While there has been shown and described what is at present considered the preferred embodiment of the invention, it will be obvious to those skilled in the art that various changes and modifications may be made therein without departing from the invention as defined by the appended claims.

Claims

1. In a direct drive ballast circuit coupled to an AC potential source and having a rectifier circuit means providing a pulsating DC potential to a high frequency inverter circuit coupled to a load circuit with a high frequency inverter drive circuit coupling the load circuit to the high frequency inverter and a charge storage and isolating circuit shunting the rectifier circuit means and coupled to a feedback rectifier means connected to the high frequency inverter circuit means, the improvement comprising an oscilator starter circuit means directly coupled to said rectifier circuit means, said feedback rectifier circuit means, and to said charge storage and isolating circuit and AC coupled to said high frequency inverter circuit means.

2. The direct drive ballast circuit of claim 1 wherein said oscillator starter circuit includes a diac directly coupled to said rectifier circuit means, said feedback rectifier circuit means, and said charge storage and isolating circuit and AC coupled to said high frequency inverter circuit.

3. The direct drive ballast circuit of claim 1 wherein said oscillator starter circuit includes a series connected diac and impedance coupled to said rectifier circuit means and to the junction of said feedback rectifier circuit means and said charge storage and isolating circuit means.

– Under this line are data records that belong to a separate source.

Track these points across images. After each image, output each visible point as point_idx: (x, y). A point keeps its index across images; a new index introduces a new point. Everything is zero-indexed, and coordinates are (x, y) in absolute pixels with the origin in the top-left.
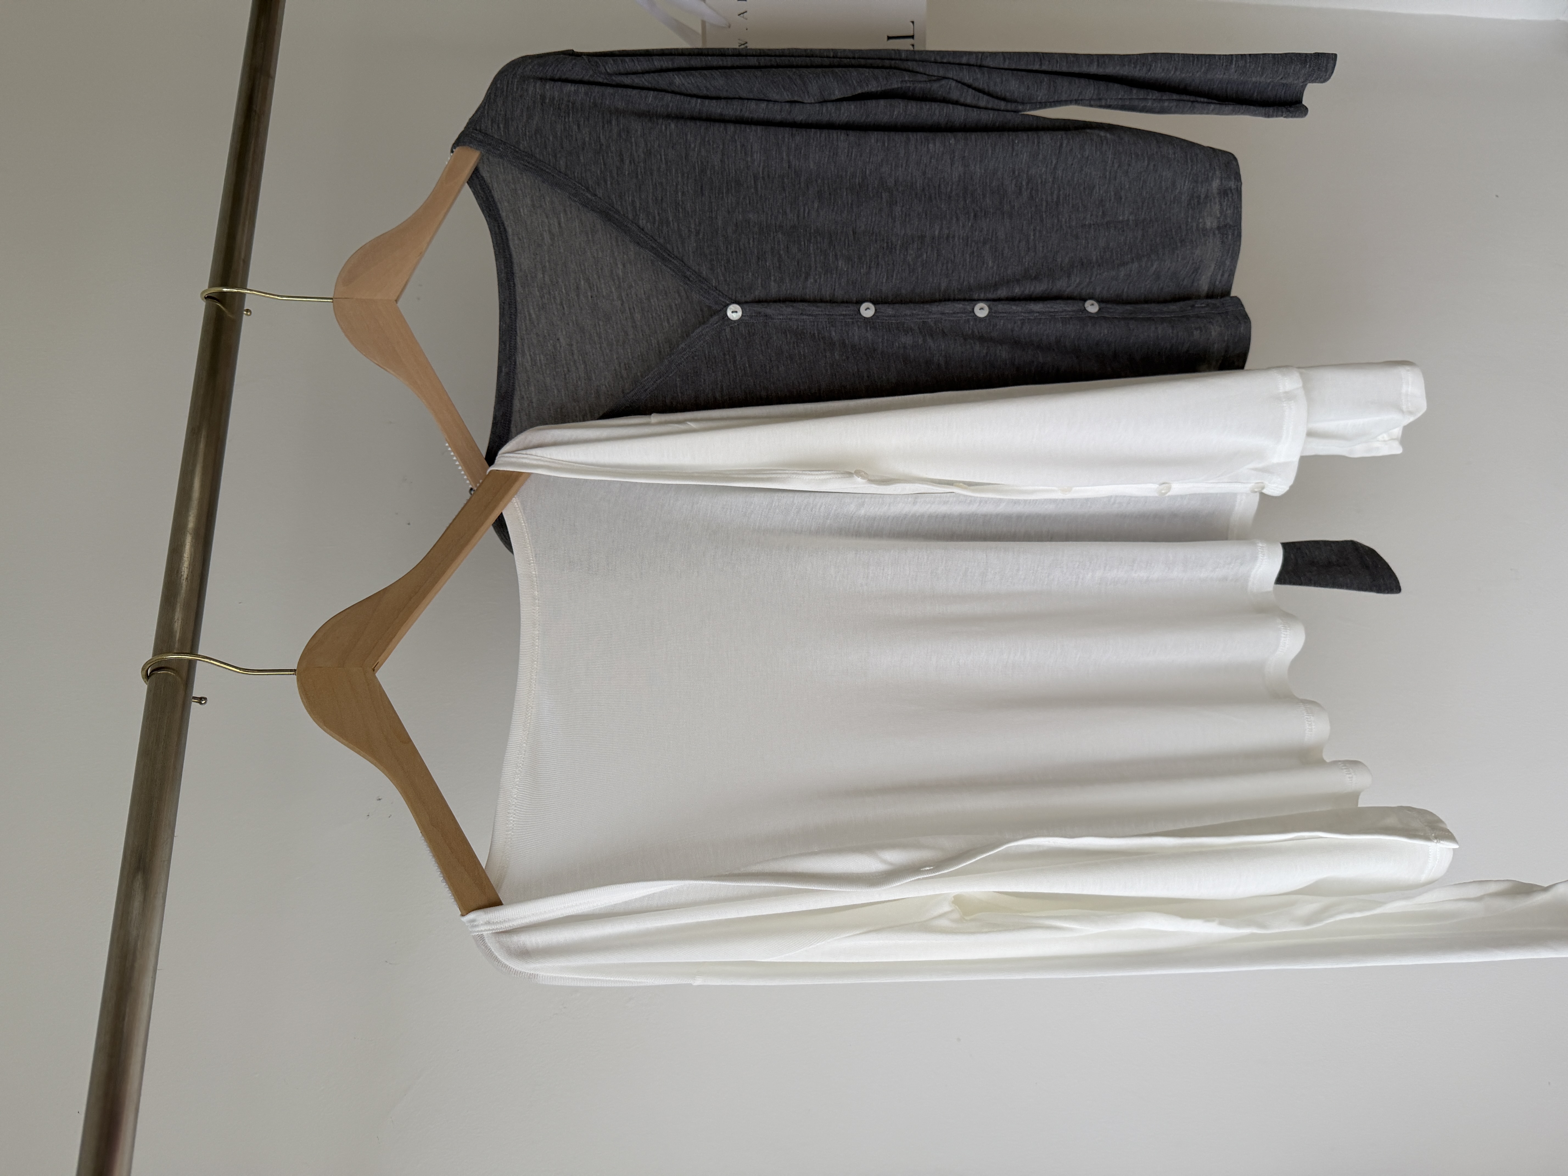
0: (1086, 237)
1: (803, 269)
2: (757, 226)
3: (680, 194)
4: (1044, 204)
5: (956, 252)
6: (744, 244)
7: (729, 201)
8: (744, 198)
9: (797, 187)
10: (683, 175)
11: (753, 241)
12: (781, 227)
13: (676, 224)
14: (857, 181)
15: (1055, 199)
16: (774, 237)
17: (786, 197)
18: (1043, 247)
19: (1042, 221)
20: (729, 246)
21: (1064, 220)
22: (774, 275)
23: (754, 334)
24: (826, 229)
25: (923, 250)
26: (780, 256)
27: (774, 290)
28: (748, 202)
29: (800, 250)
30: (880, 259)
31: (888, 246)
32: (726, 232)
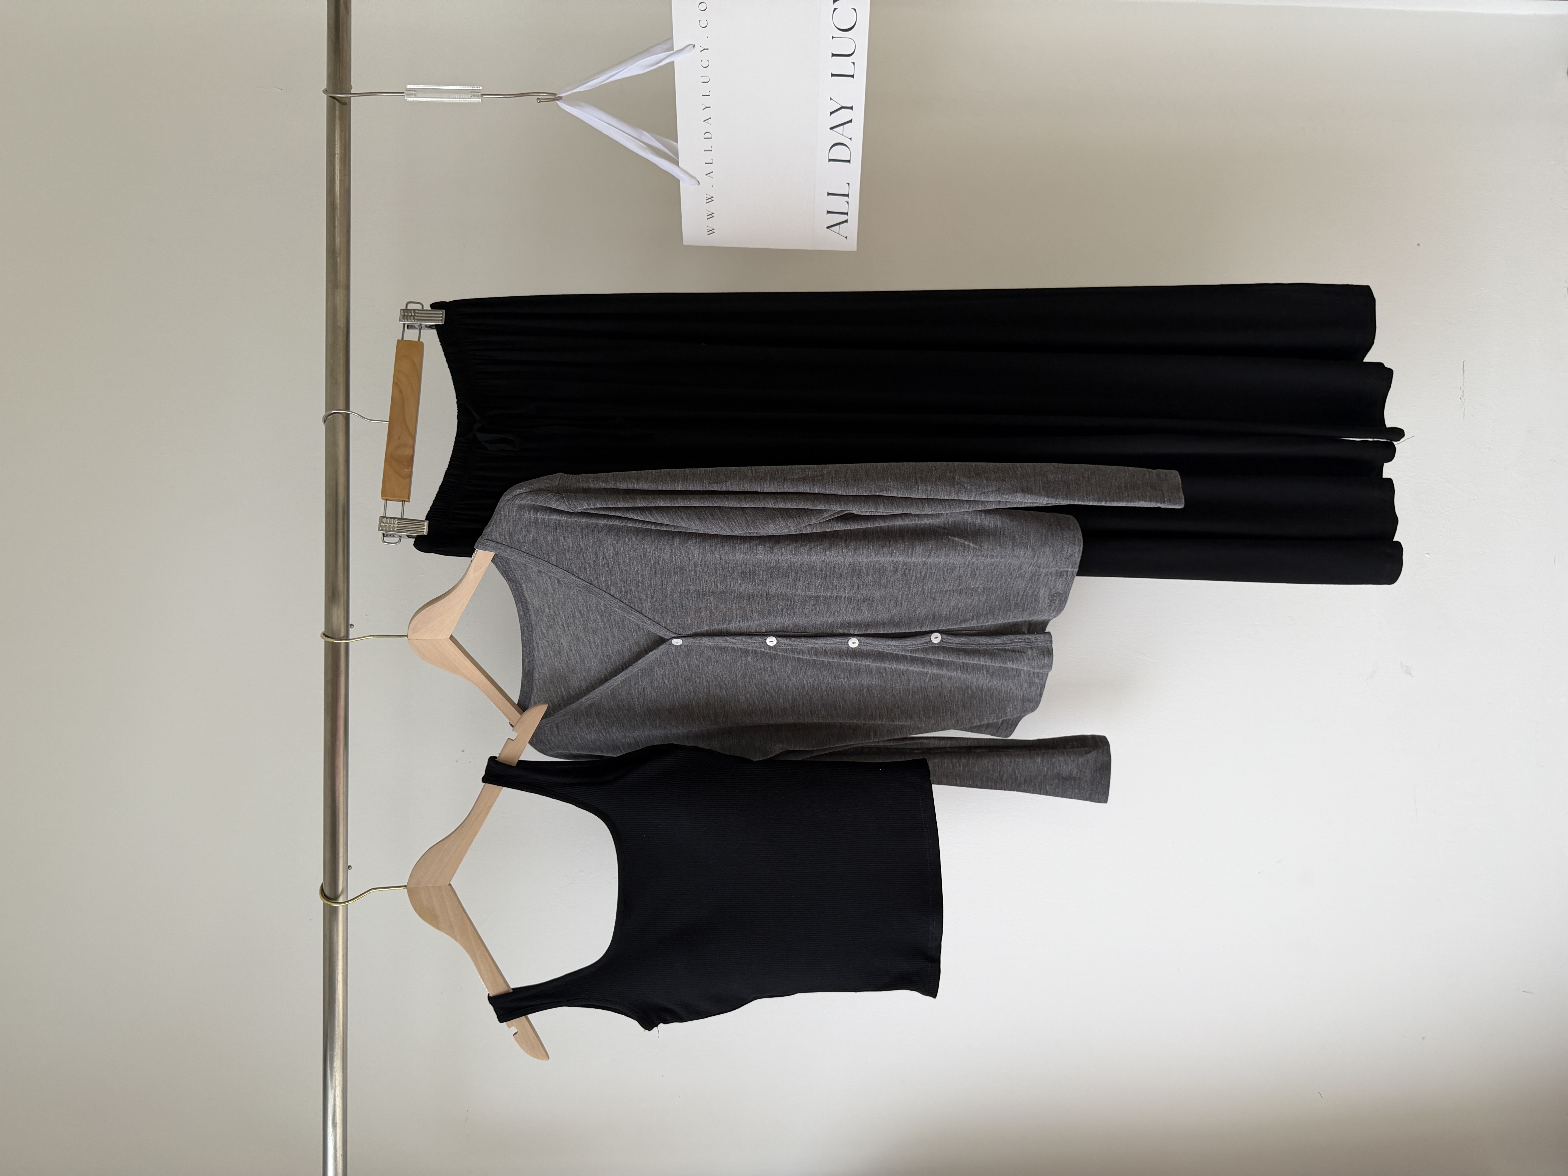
0: (941, 599)
1: (727, 619)
2: (695, 593)
3: (640, 576)
4: (914, 578)
5: (842, 606)
6: (686, 603)
7: (676, 580)
8: (686, 578)
9: (726, 570)
10: (642, 566)
11: (692, 602)
12: (713, 592)
13: (636, 593)
14: (772, 564)
15: (923, 576)
16: (707, 600)
17: (717, 576)
18: (908, 604)
19: (909, 590)
20: (675, 605)
21: (927, 588)
22: (706, 621)
23: (691, 650)
24: (746, 593)
25: (817, 606)
26: (711, 610)
27: (706, 628)
28: (689, 580)
29: (725, 607)
30: (784, 612)
31: (791, 604)
32: (673, 596)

4. The direct ballast circuit of claim 1 wherein said oscillator starter circuit includes a series connected diac and impedance with a capacitor coupling the junction of said series connected diac and impedance to said high frequency inverter circuit.

5. In a direct drive ballast circuit coupled to source of AC potential and having means for rectifying the AC potential to provide a pulsating DC potential source, a high frequency inverter means coupled to the pulsating DC potential source and to a load circuit means with a means for driving the high frequency inverter coupling the load circuit means to the high frequency inverter means and means for storing a charge and isolating the stored charge shunting the means for rectifying the AC potential source and coupled to a feedback rectifier means connected to the high frequency inverter means, the improvement comprising starting oscillator circuit means directly connected to the means for rectifying the AC potential, to the feedback rectifier means, to the means for storing a charge and isolating the stored charge, and AC coupled to the high frequency inverter means whereby a starter circuit responds to an AC source to activate a frequency inverter and energize a load circuit.

6. The improvement of claim 5 wherein said starting oscillator circuit means includes a voltage breakdown device directly coupled to said means for rectifying the AC potential, to said feedback rectifier means, to said means for storing a charge and isolating the stored charge and AC coupled to said high frequency inverter means.

7. The improvement of claim 5 wherein said starting oscillator circuit means includes a diac directly coupling said means for rectifying the AC potential to said feedback rectifier means and to said means for storing a charge and isolating the stored charge and AC coupled to said high frequency inverter means.

8. The improvement of claim 5 wherein said starting oscillator circuit means includes a diac directly coupling said means for rectifying the AC potential to said feedback rectifier means and to said means for storing a charge and isolating the stored charge and a capacitor coupling the junction of the means for rectifying the AC potential and the diac to said high frequency inverter means.

9. The improvement of claim 5 wherein said starting oscillator circuit includes a series connected first impedance and diac connected to said means for rectifying said AC potential and to the junction of said means for storing a charge and isolating the stored charge and to said feedback rectifier means and a series connected second impedance and capacitor coupling the junction of said first impedance and diac to said high frequency inverter means.